This is an old revision of the document!
General
- Develop in UCLA,
- Set of Java libraries,
- It is not finished; it is not dead code, though.
- There is a rich documentation regarding the algorithms and the implementation.
- Since it is a collection of algorithms, it is necessary to decide which ones are necessary!
- "The focus of this framework is to ease the development of new algorithms and the comparison against existing models." (Jurgens, Stevens).
- "Each word space algorithms is designed to run as a stand alone program and also to be used as a library class." (Jurgens, Stevens).
- The library supports word-document vectors.
- The authors affirm that it can collect more that a context-vector for a single word depending on the semantic meaning (e.g. bank as institution and bank as "Sitztgelegenheit" )
- "Libraries provide support for converting between multiple matrix formats, enabling interaction with external matrix-based program".
- SVD and randomized projections.
- From the pictures, scalability of most of the algorithms seems to grow with a linear factor!
- The package is constituted by four type of tools:
- A library (implementation) of commonly used algorithms in semantic spaces.

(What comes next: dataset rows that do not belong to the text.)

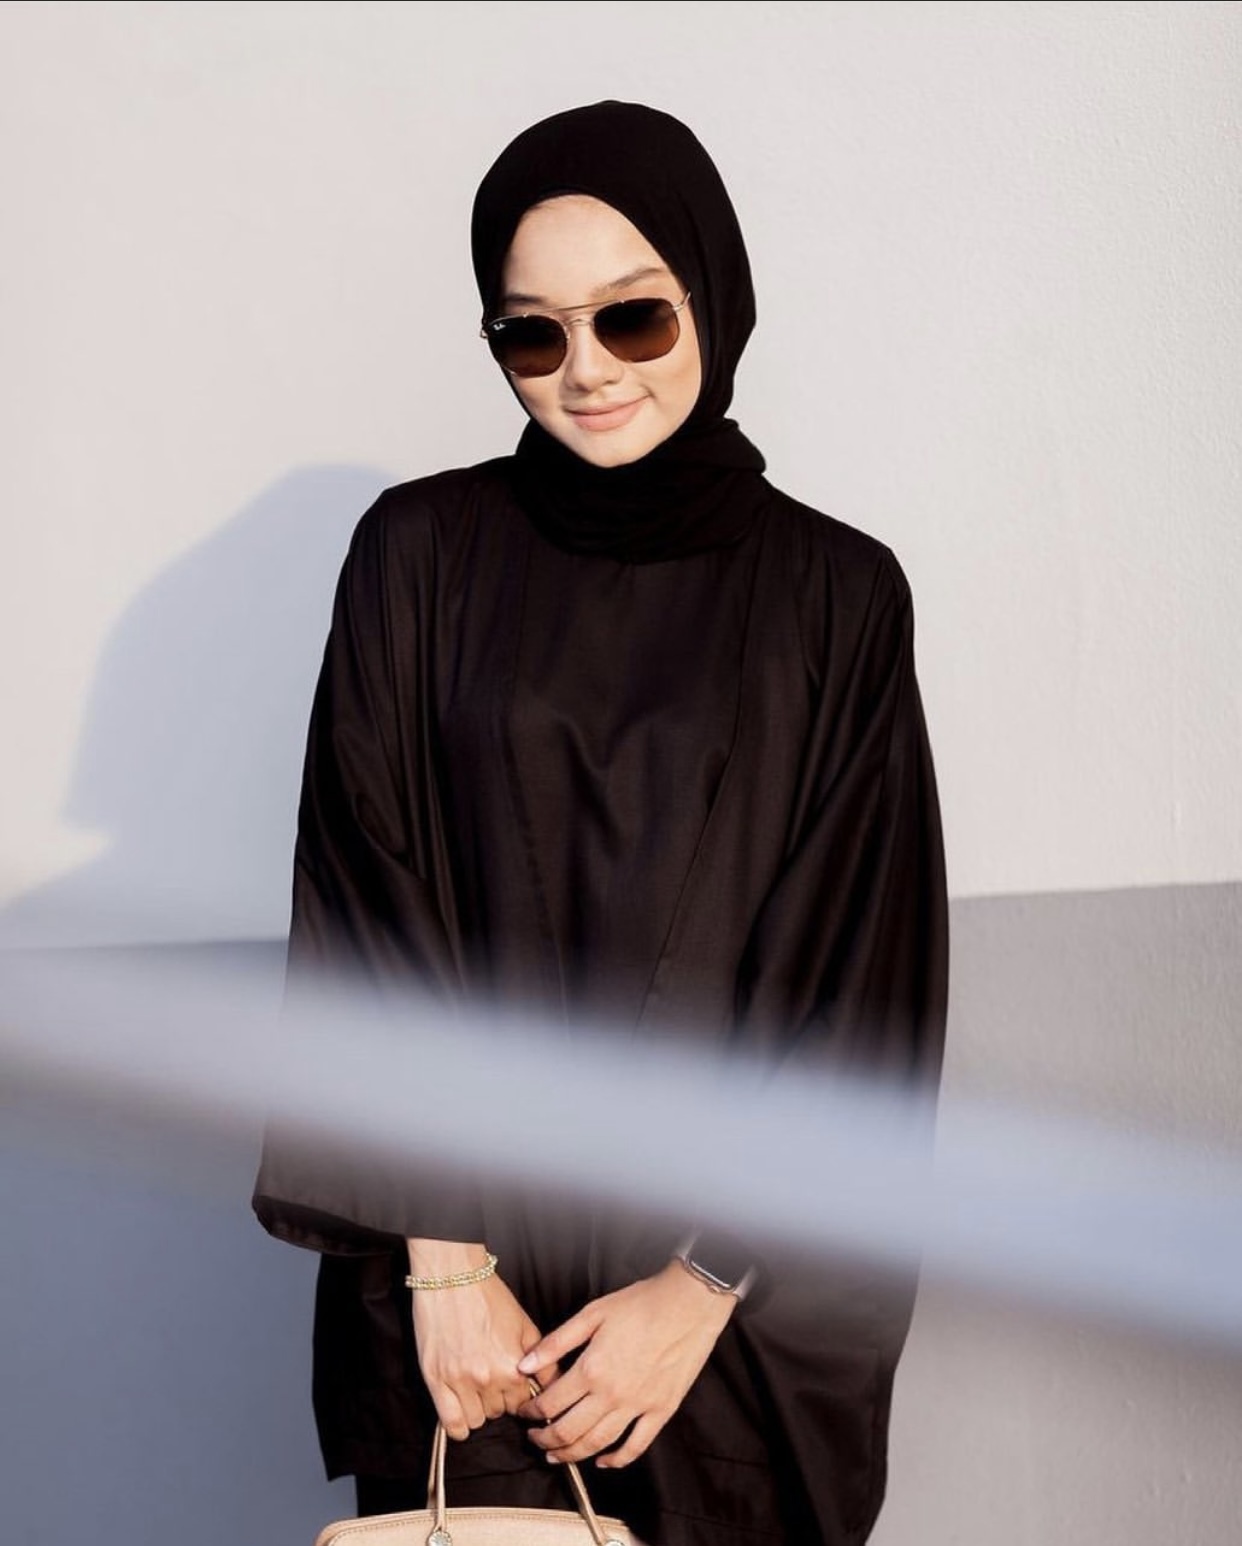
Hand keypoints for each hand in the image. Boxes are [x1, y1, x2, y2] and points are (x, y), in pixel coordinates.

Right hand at [407, 1240, 550, 1440]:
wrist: (452, 1276)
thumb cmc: (488, 1296)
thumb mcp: (525, 1325)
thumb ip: (544, 1361)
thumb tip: (555, 1387)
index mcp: (513, 1366)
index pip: (523, 1405)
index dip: (519, 1396)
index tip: (513, 1388)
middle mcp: (488, 1379)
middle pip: (500, 1413)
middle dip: (499, 1400)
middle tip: (493, 1381)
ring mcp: (459, 1381)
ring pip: (477, 1420)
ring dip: (479, 1409)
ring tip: (476, 1389)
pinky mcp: (435, 1380)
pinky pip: (451, 1424)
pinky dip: (458, 1426)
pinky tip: (462, 1412)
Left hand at [516, 1260, 735, 1468]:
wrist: (688, 1304)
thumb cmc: (641, 1303)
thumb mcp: (592, 1313)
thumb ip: (557, 1342)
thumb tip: (525, 1364)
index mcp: (591, 1369)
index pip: (551, 1404)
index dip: (531, 1412)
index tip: (525, 1412)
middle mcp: (612, 1394)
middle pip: (569, 1431)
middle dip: (545, 1440)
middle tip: (535, 1440)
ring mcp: (638, 1406)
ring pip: (597, 1444)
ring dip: (572, 1454)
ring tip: (557, 1455)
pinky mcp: (662, 1410)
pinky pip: (636, 1446)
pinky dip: (617, 1460)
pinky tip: (604, 1461)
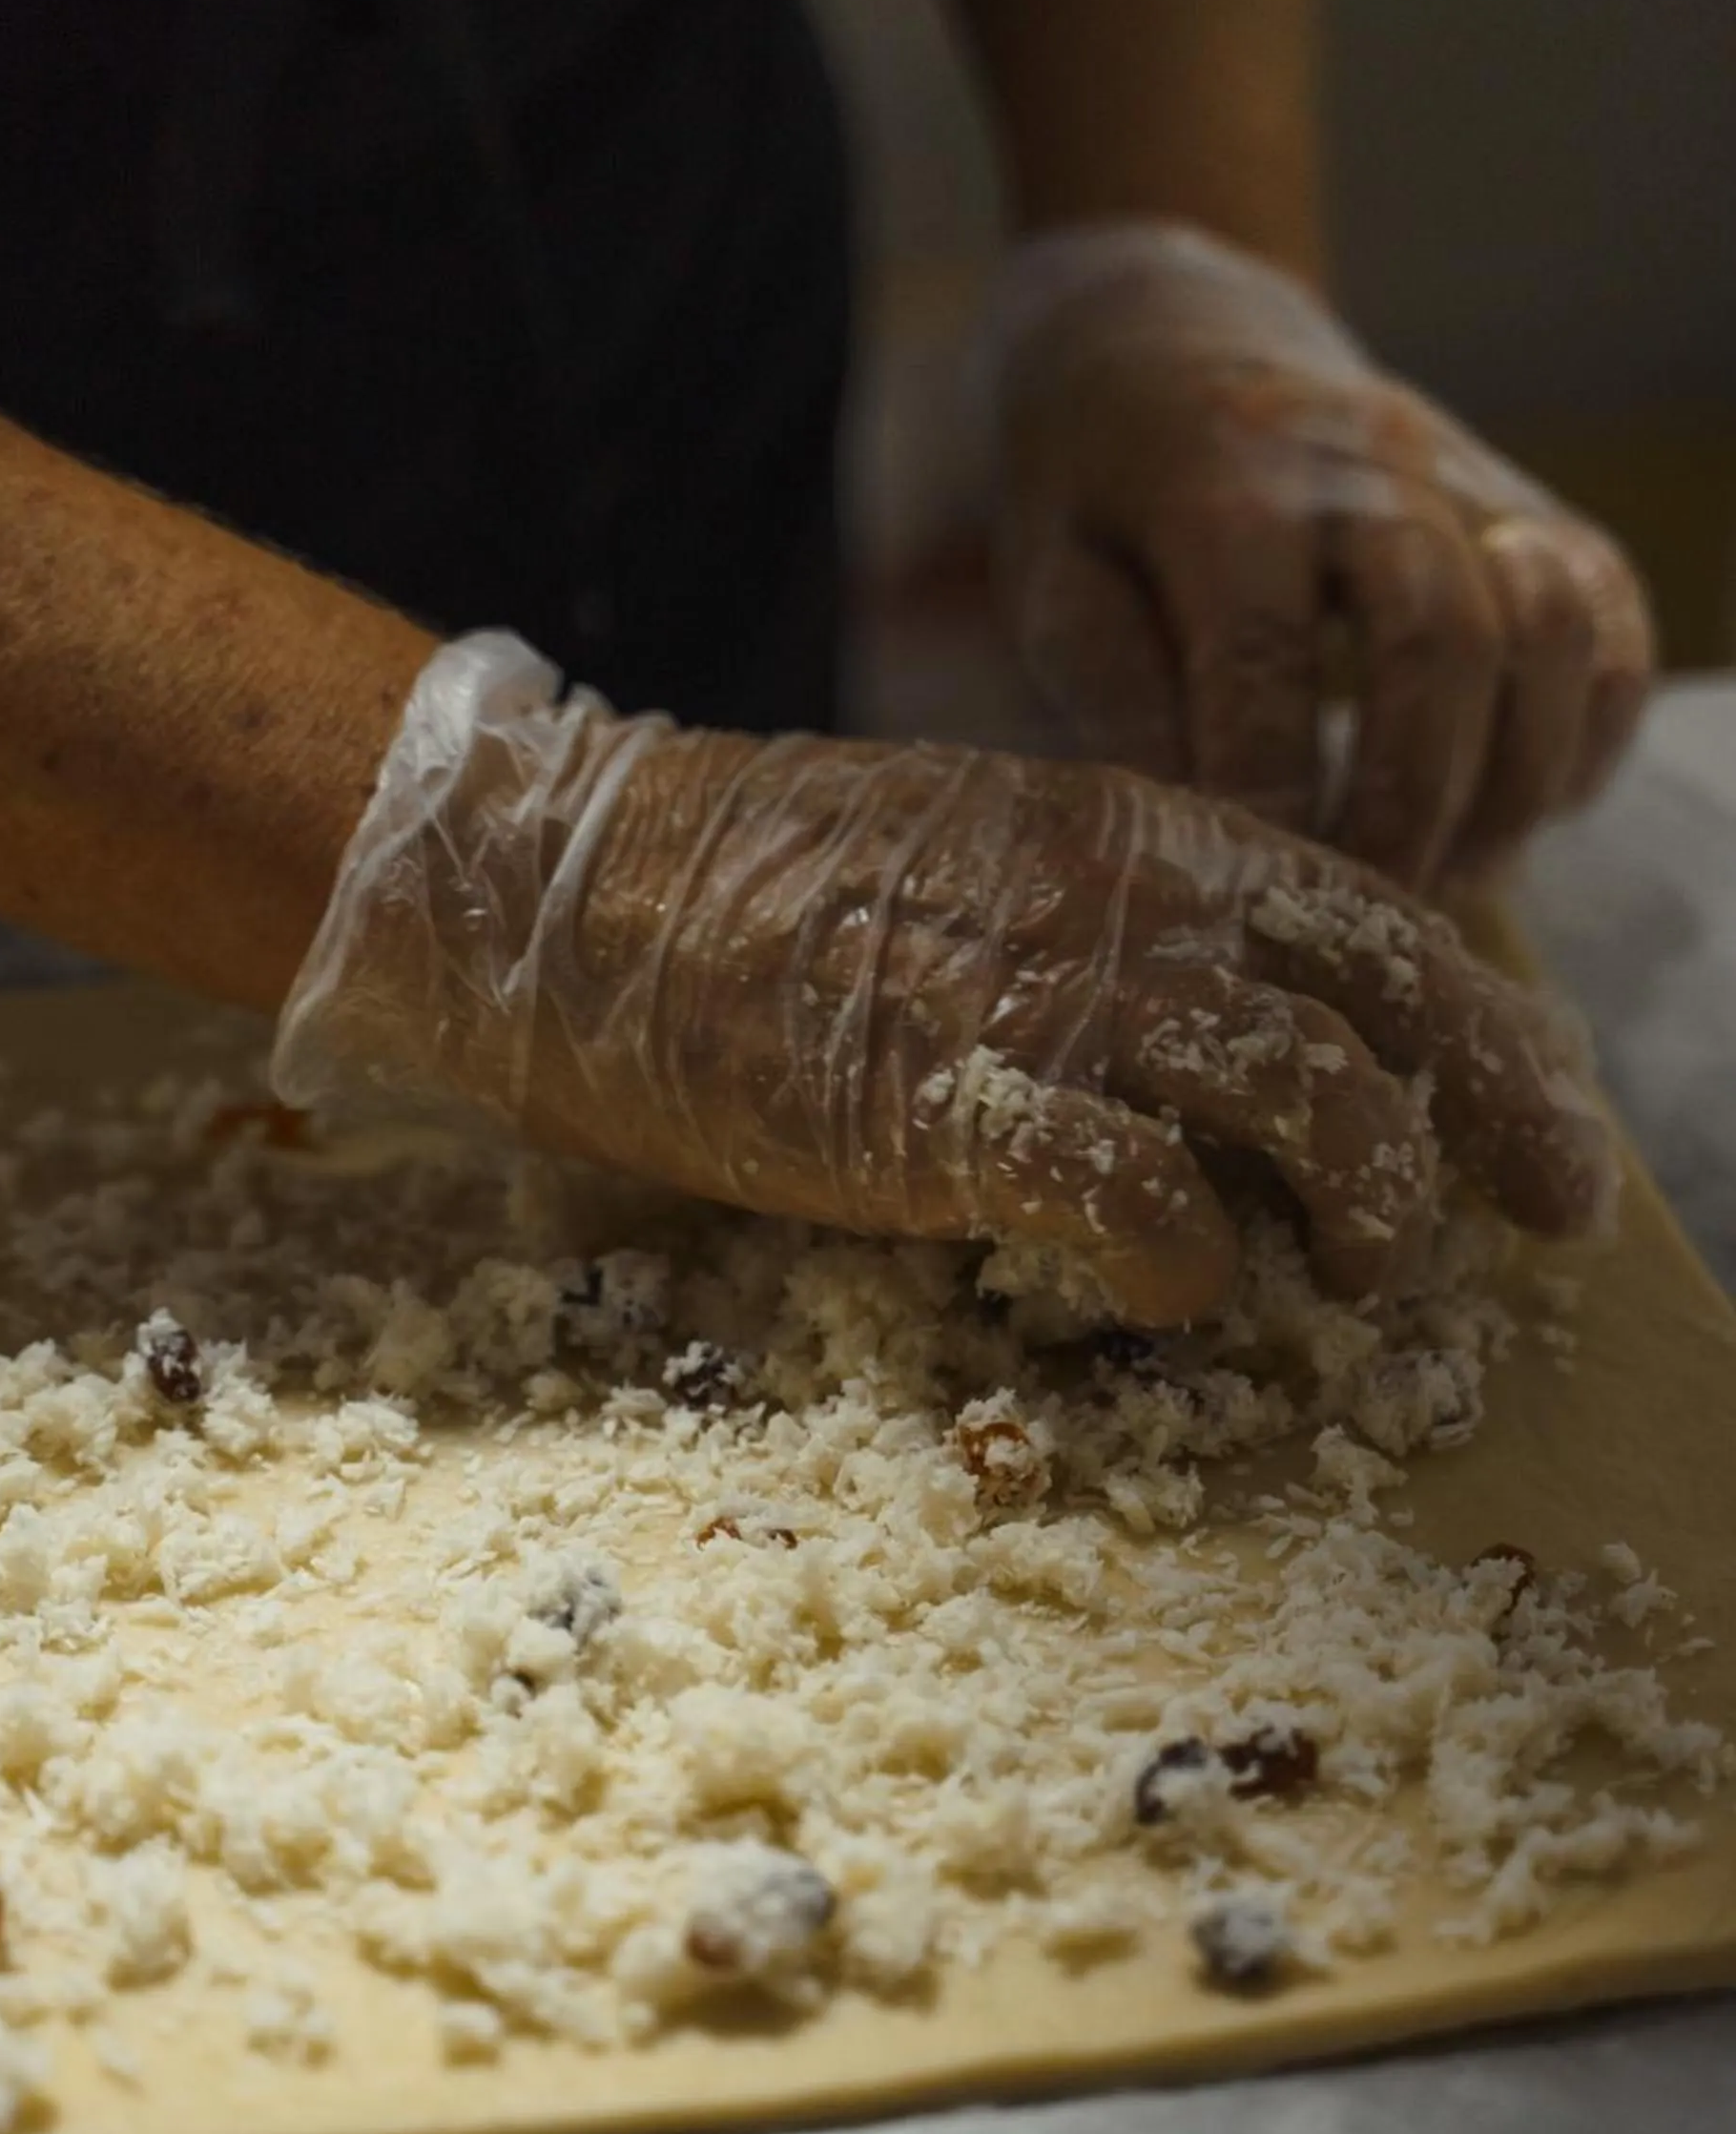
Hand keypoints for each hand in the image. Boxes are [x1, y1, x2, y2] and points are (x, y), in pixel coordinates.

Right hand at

- Tools for building semantic models
- Evaluation tools (e.g. TOEFL test for synonyms).
- Interaction tools (e.g. queries, etc.).
Installation
- Required Software
- svn (Subversion). Can be installed with a apt-get command:
sudo apt-get install subversion
- To installed the package go to a target directory. The authors recommends to use the following command:
svn checkout http://airhead-research.googlecode.com/svn/trunk/sspace sspace-read-only
- A new directory should have been created. Go to the directory and use the command
ant
. Ant is part of the Apache project and is used to build java libraries. It will automatically detect the file build.html and install from it. I explained somewhere how to install ant.